One of the main reasons Bethesda has been able to get away with being so hokey for so long—the reason their games are still popular meme fodder years after release—is that the dialog takes place in a game. It contains tension. It plays out like a debate, invigorated by the suspense of choosing the right thing to say. Turn that into something where the player/viewer lacks agency, where a scriptwriter has made the decision for them, and it falls flat. The internet has repeatedly pointed out that the dialog in the original Fallouts and Fallout New Vegas is superior to other entries. Yet even New Vegas’ endgame conversation with the red-feathered, gold-masked warlord Legate Lanius is less of a thrill if you’re not the one trying to convince him not to sack the Hoover Dam.
Often viewers, particularly critics, miss what is great about a piece of art because they come to it expecting it to fulfill some preconceived expectation—in this case, recognizably human conversation. But what if they—and by “they” I mean Fallout’s screenwriters—didn’t? Bethesda, unintentionally or not (and probably more intentionally than people give them credit for), create bizarrely surreal worlds. In one of the first pieces I wrote for WIRED, about the comedic uncanniness of bad artificial intelligence in video games, I quoted the academic Peter Stockwell, who argues it is “incongruity” that defines surrealist humor—jokes which “draw attention to their own landscapes as absurd landscapes … and resist sustained immersion.” Bethesda’s worlds are Truman Show–like dream worlds, populated by automaton people who live out their lives in absurdist cycles.

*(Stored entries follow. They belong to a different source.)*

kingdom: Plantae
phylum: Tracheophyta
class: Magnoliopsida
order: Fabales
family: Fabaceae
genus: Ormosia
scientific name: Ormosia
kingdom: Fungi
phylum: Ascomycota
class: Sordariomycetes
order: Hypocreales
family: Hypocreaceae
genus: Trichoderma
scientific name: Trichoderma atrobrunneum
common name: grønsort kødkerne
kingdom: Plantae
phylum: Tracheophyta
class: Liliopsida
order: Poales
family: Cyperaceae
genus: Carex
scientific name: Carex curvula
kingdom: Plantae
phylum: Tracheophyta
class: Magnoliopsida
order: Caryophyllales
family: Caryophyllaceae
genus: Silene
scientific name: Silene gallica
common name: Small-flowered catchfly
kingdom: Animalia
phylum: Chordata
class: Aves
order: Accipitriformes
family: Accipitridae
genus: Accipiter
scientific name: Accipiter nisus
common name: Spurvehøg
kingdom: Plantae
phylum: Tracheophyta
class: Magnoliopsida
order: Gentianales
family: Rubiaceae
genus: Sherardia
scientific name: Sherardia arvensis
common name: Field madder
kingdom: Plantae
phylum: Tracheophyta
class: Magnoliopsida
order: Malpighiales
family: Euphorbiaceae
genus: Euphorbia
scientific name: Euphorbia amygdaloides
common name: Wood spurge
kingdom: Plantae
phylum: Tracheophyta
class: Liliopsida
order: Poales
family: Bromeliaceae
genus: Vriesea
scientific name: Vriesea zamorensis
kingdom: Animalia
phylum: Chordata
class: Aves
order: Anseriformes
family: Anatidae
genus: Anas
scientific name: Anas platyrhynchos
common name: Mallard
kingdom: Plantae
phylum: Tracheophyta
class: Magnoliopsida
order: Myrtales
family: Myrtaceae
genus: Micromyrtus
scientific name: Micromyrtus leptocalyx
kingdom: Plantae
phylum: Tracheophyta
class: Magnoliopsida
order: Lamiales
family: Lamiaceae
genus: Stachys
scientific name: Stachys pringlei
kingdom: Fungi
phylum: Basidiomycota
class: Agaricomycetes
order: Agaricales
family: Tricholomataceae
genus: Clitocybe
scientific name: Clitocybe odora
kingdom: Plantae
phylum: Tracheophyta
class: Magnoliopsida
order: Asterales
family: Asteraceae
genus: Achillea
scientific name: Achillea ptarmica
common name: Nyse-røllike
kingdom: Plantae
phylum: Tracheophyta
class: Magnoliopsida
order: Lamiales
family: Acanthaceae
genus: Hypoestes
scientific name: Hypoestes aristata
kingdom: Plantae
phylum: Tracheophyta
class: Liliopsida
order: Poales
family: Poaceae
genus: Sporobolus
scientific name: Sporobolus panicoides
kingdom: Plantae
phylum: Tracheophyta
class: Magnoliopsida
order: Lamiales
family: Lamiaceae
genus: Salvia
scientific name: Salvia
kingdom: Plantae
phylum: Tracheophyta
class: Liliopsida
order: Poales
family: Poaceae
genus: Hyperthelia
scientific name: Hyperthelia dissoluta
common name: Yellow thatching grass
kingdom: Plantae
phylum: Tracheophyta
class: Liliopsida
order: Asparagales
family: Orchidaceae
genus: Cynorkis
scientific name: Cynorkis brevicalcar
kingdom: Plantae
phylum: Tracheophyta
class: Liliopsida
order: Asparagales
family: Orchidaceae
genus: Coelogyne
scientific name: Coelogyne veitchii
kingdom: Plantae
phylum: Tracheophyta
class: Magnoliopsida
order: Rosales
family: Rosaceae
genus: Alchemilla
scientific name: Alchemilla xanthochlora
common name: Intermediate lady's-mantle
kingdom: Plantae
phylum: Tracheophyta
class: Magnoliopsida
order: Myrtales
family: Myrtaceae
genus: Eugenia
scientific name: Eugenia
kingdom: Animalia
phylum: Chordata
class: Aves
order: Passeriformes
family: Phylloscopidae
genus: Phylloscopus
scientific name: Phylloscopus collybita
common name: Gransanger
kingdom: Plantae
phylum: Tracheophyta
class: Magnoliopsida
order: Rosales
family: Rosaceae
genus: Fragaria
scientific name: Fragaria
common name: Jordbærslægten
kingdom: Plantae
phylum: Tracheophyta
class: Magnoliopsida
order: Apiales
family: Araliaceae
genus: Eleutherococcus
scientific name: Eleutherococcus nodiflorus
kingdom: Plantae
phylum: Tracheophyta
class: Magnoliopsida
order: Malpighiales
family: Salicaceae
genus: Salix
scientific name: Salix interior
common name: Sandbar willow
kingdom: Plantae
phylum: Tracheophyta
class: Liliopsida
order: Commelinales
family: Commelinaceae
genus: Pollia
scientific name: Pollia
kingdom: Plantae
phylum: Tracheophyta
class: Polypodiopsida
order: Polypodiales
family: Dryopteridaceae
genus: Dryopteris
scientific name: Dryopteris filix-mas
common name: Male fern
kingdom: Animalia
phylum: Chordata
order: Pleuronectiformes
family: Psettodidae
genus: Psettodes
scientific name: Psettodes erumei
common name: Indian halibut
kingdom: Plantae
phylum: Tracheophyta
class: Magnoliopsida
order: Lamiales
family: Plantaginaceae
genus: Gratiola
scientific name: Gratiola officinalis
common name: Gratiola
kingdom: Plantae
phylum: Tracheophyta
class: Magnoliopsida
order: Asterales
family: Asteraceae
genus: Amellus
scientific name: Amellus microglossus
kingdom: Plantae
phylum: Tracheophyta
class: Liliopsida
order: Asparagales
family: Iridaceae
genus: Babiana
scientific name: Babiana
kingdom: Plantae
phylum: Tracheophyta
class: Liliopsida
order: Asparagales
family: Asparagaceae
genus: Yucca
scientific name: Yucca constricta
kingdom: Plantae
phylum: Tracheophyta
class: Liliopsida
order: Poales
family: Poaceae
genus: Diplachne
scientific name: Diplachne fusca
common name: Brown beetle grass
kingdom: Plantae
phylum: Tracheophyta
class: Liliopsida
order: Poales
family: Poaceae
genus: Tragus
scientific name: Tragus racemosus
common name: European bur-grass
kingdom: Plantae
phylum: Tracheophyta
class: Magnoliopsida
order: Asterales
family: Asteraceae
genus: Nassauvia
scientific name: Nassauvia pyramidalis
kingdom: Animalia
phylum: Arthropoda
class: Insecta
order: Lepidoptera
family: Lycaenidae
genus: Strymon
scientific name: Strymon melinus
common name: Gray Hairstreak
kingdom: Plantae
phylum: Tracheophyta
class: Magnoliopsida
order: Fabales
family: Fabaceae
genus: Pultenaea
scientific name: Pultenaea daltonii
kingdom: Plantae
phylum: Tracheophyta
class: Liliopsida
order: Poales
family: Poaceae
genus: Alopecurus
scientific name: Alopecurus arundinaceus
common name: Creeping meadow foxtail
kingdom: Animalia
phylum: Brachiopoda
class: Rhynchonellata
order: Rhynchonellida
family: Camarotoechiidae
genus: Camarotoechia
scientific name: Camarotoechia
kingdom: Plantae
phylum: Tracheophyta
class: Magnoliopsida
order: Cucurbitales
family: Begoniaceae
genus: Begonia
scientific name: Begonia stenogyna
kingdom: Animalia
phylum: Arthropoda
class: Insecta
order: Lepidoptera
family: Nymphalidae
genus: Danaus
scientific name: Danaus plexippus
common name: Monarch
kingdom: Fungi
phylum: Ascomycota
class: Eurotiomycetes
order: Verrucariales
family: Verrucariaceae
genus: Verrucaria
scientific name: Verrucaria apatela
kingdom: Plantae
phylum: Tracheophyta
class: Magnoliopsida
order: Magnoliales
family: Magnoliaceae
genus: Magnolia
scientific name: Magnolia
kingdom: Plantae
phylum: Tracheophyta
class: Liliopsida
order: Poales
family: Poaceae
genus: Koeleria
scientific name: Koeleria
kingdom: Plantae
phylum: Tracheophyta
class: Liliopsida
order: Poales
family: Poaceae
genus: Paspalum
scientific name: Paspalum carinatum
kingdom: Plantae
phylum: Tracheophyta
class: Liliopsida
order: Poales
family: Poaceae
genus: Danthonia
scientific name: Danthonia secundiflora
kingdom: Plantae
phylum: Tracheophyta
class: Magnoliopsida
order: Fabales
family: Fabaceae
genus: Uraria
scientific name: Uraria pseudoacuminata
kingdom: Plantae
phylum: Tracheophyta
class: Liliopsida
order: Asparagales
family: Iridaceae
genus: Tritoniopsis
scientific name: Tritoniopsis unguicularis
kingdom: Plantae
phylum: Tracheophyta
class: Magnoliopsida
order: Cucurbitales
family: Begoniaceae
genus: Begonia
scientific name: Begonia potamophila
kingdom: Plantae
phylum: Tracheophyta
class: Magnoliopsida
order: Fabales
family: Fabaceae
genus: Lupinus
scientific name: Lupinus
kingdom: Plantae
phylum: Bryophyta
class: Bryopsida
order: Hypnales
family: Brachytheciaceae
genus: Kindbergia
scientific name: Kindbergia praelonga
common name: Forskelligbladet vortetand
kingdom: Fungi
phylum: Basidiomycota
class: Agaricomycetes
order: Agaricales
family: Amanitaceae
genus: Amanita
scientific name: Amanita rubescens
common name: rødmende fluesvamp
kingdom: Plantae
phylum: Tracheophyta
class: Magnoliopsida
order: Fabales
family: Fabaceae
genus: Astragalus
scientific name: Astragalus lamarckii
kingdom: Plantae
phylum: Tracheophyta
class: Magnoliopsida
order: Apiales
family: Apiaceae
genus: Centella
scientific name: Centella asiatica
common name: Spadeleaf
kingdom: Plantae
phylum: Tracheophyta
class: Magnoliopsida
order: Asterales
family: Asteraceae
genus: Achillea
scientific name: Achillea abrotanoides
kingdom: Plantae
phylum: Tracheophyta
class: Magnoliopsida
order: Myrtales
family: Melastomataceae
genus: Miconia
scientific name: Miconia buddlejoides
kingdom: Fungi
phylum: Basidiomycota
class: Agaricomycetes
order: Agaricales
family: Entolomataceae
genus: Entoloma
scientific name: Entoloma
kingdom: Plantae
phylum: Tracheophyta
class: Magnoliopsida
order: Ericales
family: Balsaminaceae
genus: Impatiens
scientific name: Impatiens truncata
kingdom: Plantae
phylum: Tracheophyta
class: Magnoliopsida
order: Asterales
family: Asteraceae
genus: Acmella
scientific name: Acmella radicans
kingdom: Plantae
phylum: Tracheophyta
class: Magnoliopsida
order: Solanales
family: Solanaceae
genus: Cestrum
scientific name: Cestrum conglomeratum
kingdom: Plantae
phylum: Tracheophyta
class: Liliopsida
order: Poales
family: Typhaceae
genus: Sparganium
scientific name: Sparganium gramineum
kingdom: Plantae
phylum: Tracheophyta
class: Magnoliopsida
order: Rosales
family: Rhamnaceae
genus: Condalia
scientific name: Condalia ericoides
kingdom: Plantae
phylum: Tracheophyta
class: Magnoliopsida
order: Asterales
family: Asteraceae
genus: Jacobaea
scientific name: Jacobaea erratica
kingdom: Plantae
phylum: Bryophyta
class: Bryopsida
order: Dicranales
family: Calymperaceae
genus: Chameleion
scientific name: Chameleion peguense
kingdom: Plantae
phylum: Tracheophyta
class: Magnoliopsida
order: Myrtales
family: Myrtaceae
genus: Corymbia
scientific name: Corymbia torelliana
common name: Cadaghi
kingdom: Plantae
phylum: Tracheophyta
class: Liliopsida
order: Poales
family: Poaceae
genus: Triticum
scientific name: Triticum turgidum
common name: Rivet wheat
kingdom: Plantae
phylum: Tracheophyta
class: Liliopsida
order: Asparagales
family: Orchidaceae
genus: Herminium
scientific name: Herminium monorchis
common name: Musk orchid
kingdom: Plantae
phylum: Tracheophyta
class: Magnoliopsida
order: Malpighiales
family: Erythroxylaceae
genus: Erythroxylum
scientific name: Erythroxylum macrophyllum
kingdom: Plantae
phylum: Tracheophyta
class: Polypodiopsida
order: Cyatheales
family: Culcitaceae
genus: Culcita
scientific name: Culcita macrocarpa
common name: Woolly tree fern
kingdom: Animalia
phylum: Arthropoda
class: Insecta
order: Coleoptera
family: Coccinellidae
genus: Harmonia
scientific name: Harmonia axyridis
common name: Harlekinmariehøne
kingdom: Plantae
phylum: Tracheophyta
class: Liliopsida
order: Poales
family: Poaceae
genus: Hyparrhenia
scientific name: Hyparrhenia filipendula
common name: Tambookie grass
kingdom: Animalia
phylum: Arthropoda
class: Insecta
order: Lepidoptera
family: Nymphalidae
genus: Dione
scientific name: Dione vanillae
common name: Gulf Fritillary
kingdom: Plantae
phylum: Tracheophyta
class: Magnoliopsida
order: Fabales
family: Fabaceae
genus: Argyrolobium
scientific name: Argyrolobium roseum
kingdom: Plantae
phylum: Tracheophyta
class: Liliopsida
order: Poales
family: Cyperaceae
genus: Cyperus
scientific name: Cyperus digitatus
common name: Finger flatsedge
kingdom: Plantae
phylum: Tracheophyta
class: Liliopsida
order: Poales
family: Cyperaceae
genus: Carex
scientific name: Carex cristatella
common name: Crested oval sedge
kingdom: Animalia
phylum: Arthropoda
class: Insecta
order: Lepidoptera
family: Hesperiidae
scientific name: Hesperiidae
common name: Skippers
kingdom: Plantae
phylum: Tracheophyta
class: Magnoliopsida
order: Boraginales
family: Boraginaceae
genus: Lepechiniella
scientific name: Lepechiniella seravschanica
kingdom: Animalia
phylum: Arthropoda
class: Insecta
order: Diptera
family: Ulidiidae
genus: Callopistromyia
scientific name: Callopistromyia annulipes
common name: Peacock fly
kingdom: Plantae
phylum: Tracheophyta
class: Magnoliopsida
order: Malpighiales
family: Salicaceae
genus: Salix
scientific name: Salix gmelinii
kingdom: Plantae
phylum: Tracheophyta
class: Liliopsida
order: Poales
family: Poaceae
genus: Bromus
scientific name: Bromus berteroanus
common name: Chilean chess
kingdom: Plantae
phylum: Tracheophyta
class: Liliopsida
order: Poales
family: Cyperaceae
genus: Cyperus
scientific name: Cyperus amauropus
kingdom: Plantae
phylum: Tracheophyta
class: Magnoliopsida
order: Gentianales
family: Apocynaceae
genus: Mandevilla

This absurdity extends to the writing, whether it is experienced through the white on-screen text or overheard as chance encounters. Bethesda’s dialog is combinatory, feeling like each line is only tangentially related to the next. Popularly, most people are aware of this type of speech in the work of David Lynch: the cryptic statements, the disconcerting pauses, the non-sequiturs, the feeling that the characters are speaking into thin air, off cue cards, rather than to each other. Bethesda’s worlds are similarly compelling. The studio has taken two of the most overused modern settings—fantasy and apocalypse—and injected them with chaos. Clichéd characters—Elder Scrolls’ Fithragaer, the smiling elf, for example—often end up in horrifically dark situations, like cheerfully bidding the player “farewell” as he is launched into a stone pillar trap. Bethesda games are anti-immersive, constantly alienating their players by drawing attention to the existence of the game itself. This is the ultimate dark joke about Bethesda’s characters: They aren’t just living through the apocalypse, or fighting off dragons in a Tolkien-lite world; they are trapped in a wildly incompetent game.